UPDATE The analysis is at least six months out of date. More recent analysis for February 2021 is here.
Correlation of currencies – “Masterforex-V allies” against the Japanese yen
The third traditional objection to the 15-year theory of correlation between “allies” and “opponents of the MF” is the simultaneous and one-vector trends of USD JPY, EUR JPY, GBP JPY, CHF JPY, AUD JPY, NZD JPY, CAD JPY. Arguments of opponents: how the euro and dollar can be “opponents” if their trends in the dollar, yen and euro, yen very, very often coincide (as a result, there is a positive correlation between them).
Have you found an error (substitution of concepts) in the logic of MF opponents? That's right, there are no “currencies” - eternal allies, there are “currency pairs” - allies and opponents . The logic of the MF is shown above using the example of “allies” against the US dollar. Here is the same algorithm, only against the Japanese yen.

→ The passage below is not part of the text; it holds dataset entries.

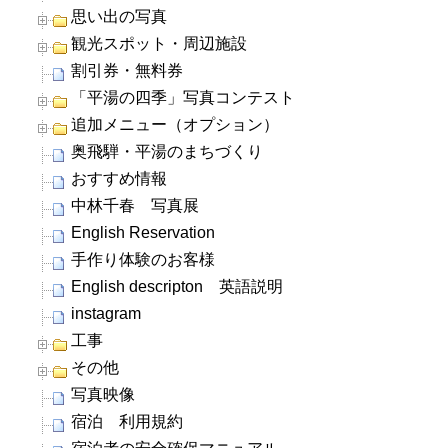
思い出の写真
観光スポット・周辺施設
割引券・無料券
「平湯の四季」写真コンテスト
追加メニュー（オプション）
奥飛騨・平湯のまちづくり
おすすめ情報
中林千春 写真展
English Reservation
手作り体験のお客様
English descripton 英語説明
instagram
工事
その他
写真映像
宿泊 利用規約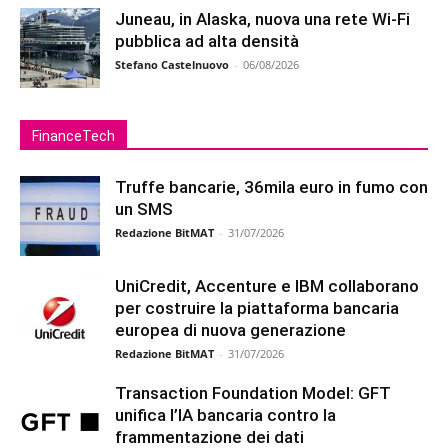
Juneau, in Alaska, nuova una rete Wi-Fi
pubblica ad alta densità
Stefano Castelnuovo
-
06/08/2026
FinanceTech
Truffe bancarie, 36mila euro in fumo con
un SMS
Redazione BitMAT
-
31/07/2026
UniCredit, Accenture e IBM collaborano
per costruire la piattaforma bancaria
europea di nuova generazione
Redazione BitMAT
-
31/07/2026
Transaction Foundation Model: GFT
unifica l’IA bancaria contro la
frammentazione dei dati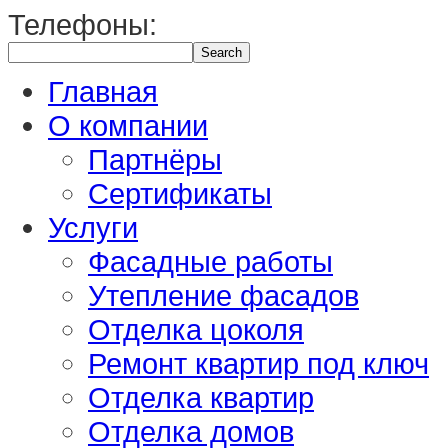
Телефоны:
Главная
О компании
Партнёры
Сертификаты
Услуги
Фасадные работы
Утепление фасадов
Отделка цоколя
Ремонт квартир под ключ
Отделка квартир
Отделка домов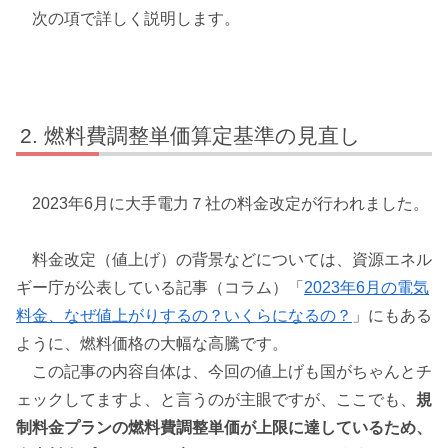
次の項で詳しく説明します。
燃料費調整単価算定基準の見直し
2023年6月に大手電力７社の料金改定が行われました。
料金改定（値上げ）の背景などについては、資源エネル
ギー庁が公表している記事（コラム）「
2023年6月の電気
料金、なぜ値上がりするの？いくらになるの？
」にもある
ように、燃料価格の大幅な高騰です。
この記事の内容自体は、今回の値上げも国がちゃんとチ
ェックしてますよ、と言うのが主眼ですが、ここでも、
規
制料金プランの燃料費調整単価が上限に達しているため、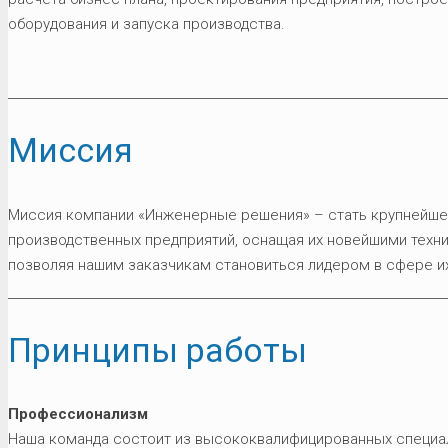
оборудования и запуска производства.
Миссия
Миссия компании «Инженерные решения» – стать крупнейше
производственных предприятий, оснащая их новейшими техн
позволяя нашим заказчикам становиться лидером в сфере их
Принципы работы
Профессионализм
Наша команда состоит из высококвалифицированных специа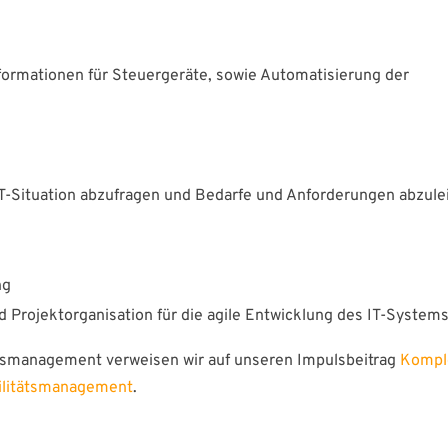
nformationen für Steuergeräte, sowie Automatisierung der
T-Situation abzufragen und Bedarfe und Anforderungen abzule
ng
ks
Impulse
 Projektorganisation für die agile Entwicklung des IT-System
ngen
Die eigentliche Orga
tätsmanagement verweisen wir auf unseren Impulsbeitrag
Komple
steht in keinem Org
e
bilitätsmanagement
.
6. August 2026
ns
e
Mit Retrieval Augme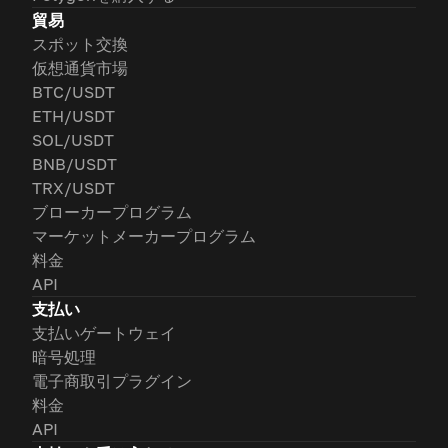
貿易
スポット交換
仮想通貨市場
BTC/USDT
ETH/USDT
SOL/USDT
BNB/USDT
TRX/USDT
ブローカープログラム
マーケットメーカープログラム
料金
API
支払い
支払いゲートウェイ
暗号処理
電子商取引プラグイン
料金
API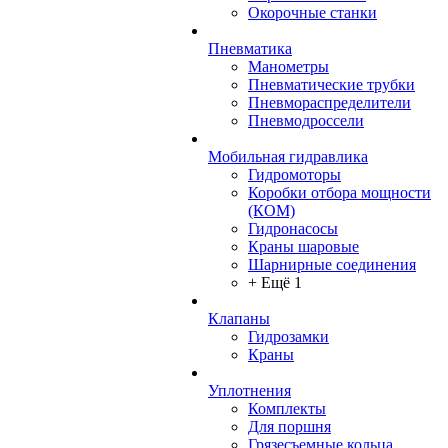
Окорочные станки
Пневматика
Манометры
Пневматические трубки
Пневмораспределители
Пневмодроссели
Мобильная гидравлика
Гидромоторы
Коробки отбора мощности
(КОМ)
Гидронасосы
Краны шаровые
Шарнирные соединения
+ Ещё 1
Клапаны
Гидрозамки
Краны
Уплотнения
Комплекты
Для поршня
Грязесъемные кольца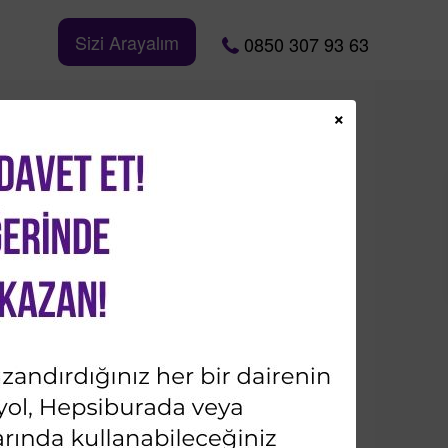
Sizi Arayalım
0850 307 93 63
×
öşe, Kiralık Daire
96.000
TL
Bizi Takip Edin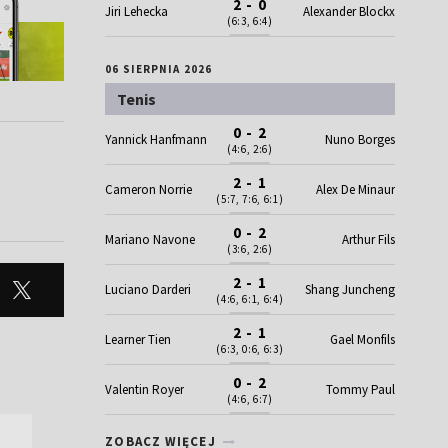
2 - 0
Jiri Lehecka
Alexander Blockx
(6:3, 6:4)
06 SIERPNIA 2026
Tenis
0 - 2
Yannick Hanfmann
Nuno Borges
(4:6, 2:6)
2 - 1
Cameron Norrie
Alex De Minaur
(5:7, 7:6, 6:1)
0 - 2
Mariano Navone
Arthur Fils
(3:6, 2:6)
2 - 1
Luciano Darderi
Shang Juncheng
(4:6, 6:1, 6:4)
2 - 1
Learner Tien
Gael Monfils
(6:3, 0:6, 6:3)
0 - 2
Valentin Royer
Tommy Paul
(4:6, 6:7)
ZOBACZ WIĘCEJ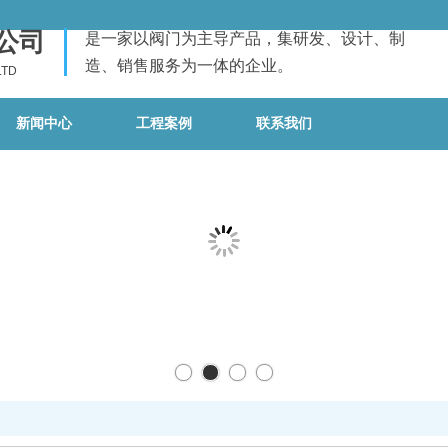
公司
是一家以阀门为主导产品，集研发、设计、制
造、销售服务为一体的企业。
LTD
新闻中心
工程案例
联系我们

So, against the Japanese yen index - all other currencies of the world are allies in their crosses against the yen - from USD JPY (major) and EUR JPY to exotic currency pairs RUB JPY, CZR JPY, SEK JPY, NOK JPY, PLN JPY, CNY JPY and etc. (I understand that for a number of political observers at this point there will be a “computer freeze of all their worldview templates”, that it turns out that the currencies of the USA, the Russian Federation, Poland, Ukraine, Israel, China, Iran, Saudi Arabia “can be friends” and be “allies” at the same time Arabia, etc.).

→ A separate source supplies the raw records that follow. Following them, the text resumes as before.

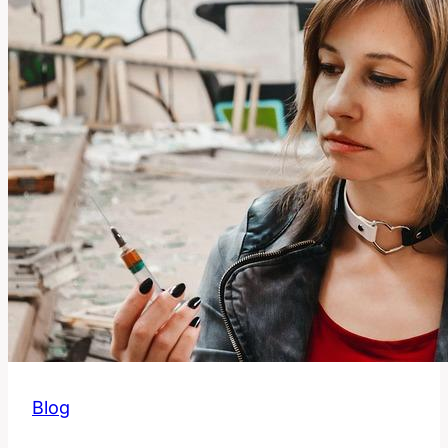
Používat
Toto
Slovo?
Blog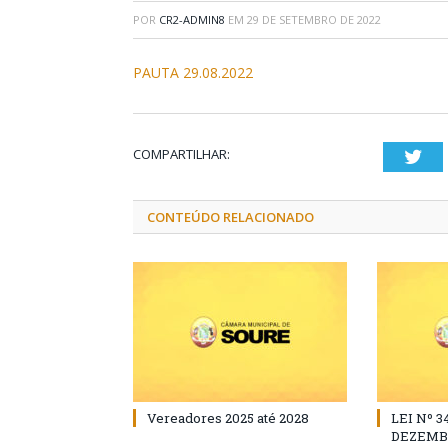
POR
CR2-ADMIN8
EM
29 DE SETEMBRO DE 2022
PAUTA 29.08.2022
COMPARTILHAR:
Twi
CONTEÚDO RELACIONADO
Vereadores 2025 até 2028
LEI Nº 3
DEZEMBR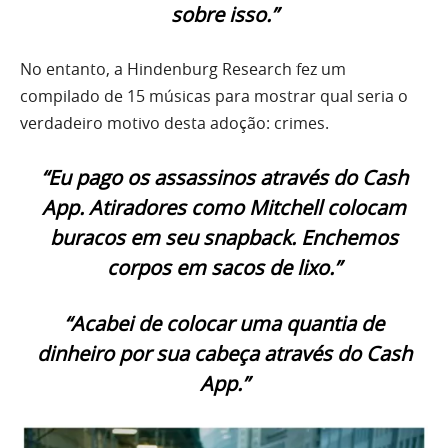
sobre isso.”
No entanto, a Hindenburg Research fez um
compilado de 15 músicas para mostrar qual seria o
verdadeiro motivo desta adoção: crimes.
“Eu pago os assassinos através do Cash
App. Atiradores como Mitchell colocam
buracos em seu snapback. Enchemos
corpos em sacos de lixo.”
“Acabei de colocar uma quantia de
dinheiro por sua cabeça através do Cash
App.”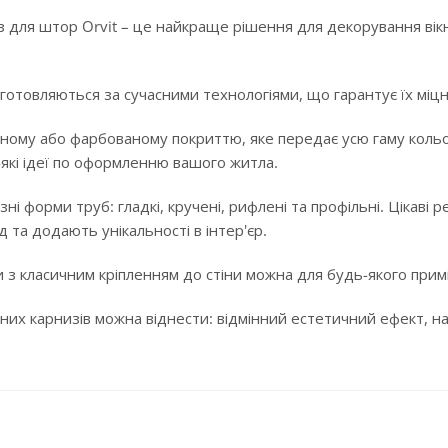
 для штор Orvit – це найкраще рішення для декорування вікн
готовляються за сучасними технологіями, що гарантує їх міцні
ному або фарбованому покриттю, яке передає усю гаму кольорі
-які ідеї по оформленню вашого житла.
ізні форми труб: гладкі, кручені, рифлені та профільні. Цікав
 та додають унікальності в інтер'єр.
 з класичним кріпленням до стіни можна для будь-якого примі
них карнизів можна віднести: відмінний естетичний ефект, над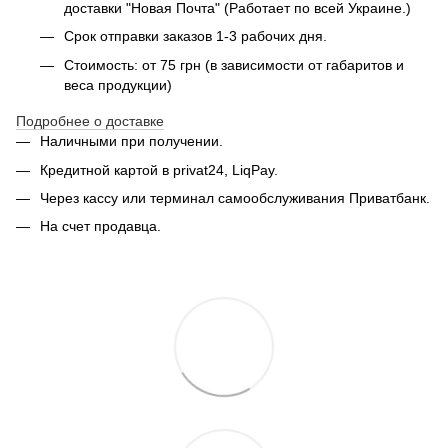
доставки "Новая Почта" (Работает по всей Украине.)
Срок отправки заказов 1-3 рабочих дня.
Стоимость: от 75 грн (в зависимости от габаритов и
веса продукции)
Подробнее о доставке
Наличными при получении.
Кредитной картой в privat24, LiqPay.
Через кассу или терминал самообслуживания Приватбанк.
На счет продавца.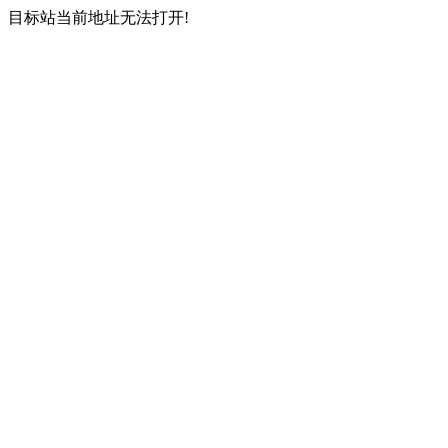
目标站当前地址无法打开!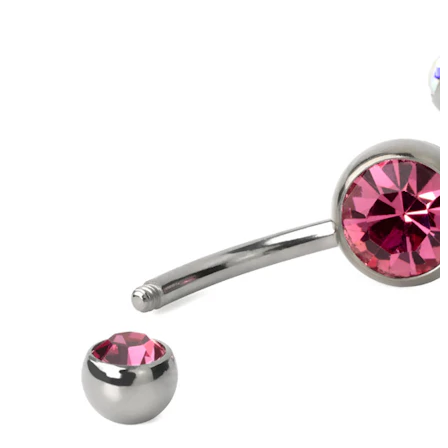
Tunge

The logic for the correlation of “allies-MF” against the Japanese yen is similar - see the Masterforex-V template for the correlation between the dollar and the yen.

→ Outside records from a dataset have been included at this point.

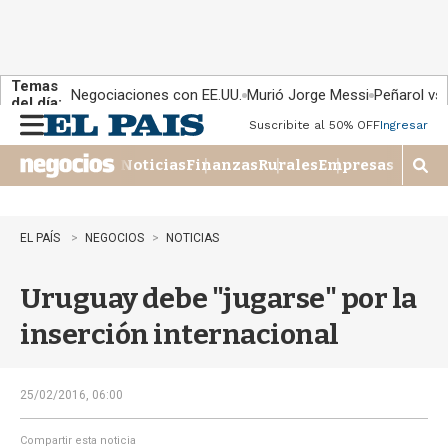
Temas
Negociaciones con EE.UU.
Murió Jorge Messi
Peñarol vs
del día:
Suscribite al 50% OFF
Ingresar
M
e
Noticias
Finanzas
Rurales
Empresas
n
M
u
o
s
t
EL PAÍS
NEGOCIOS
NOTICIAS
r
a
Uruguay debe "jugarse" por la
r
b
inserción internacional
�
s
q
u
25/02/2016, 06:00
e
d
Compartir esta noticia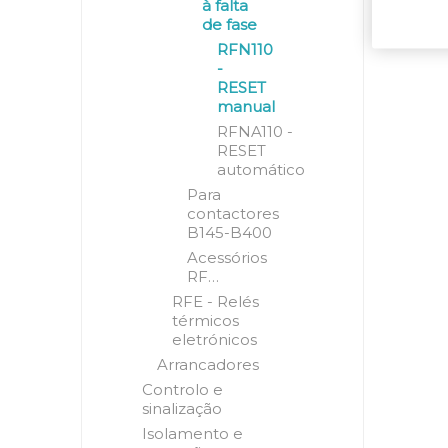
à falta
de fase
RFN110
-
RESET
manual
RFNA110 -
RESET
automático
Para
contactores
B145-B400
Acessórios
RF…
RFE - Relés
térmicos
eletrónicos
Arrancadores
Controlo e
sinalização
Isolamento e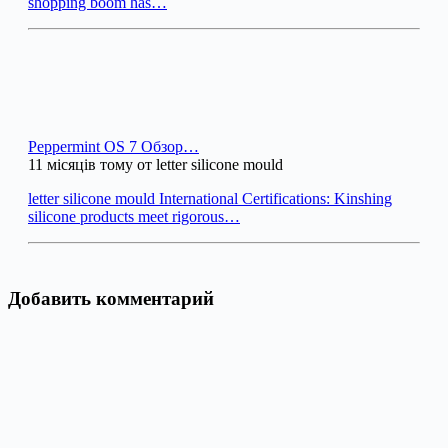
shopping boom has…
Peppermint OS 7 Обзор…
11 місяців тому от letter silicone mould
letter silicone mould International Certifications: Kinshing
silicone products meet rigorous…
Добавить комментарий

Determination of independence for random variables.
Two random variables X and Y are independent if and only if:
\( P(X,Y) = P(X)P(Y) \).
For example, given independence, P(3,2) = P(3)P(2).
We multiply the individual probabilities to get the joint probabilities. Independence is a stronger property than uncorrelated because correlation concerns only linear relationships.
The following rule applies to independent random variables and therefore also to uncorrelated random variables.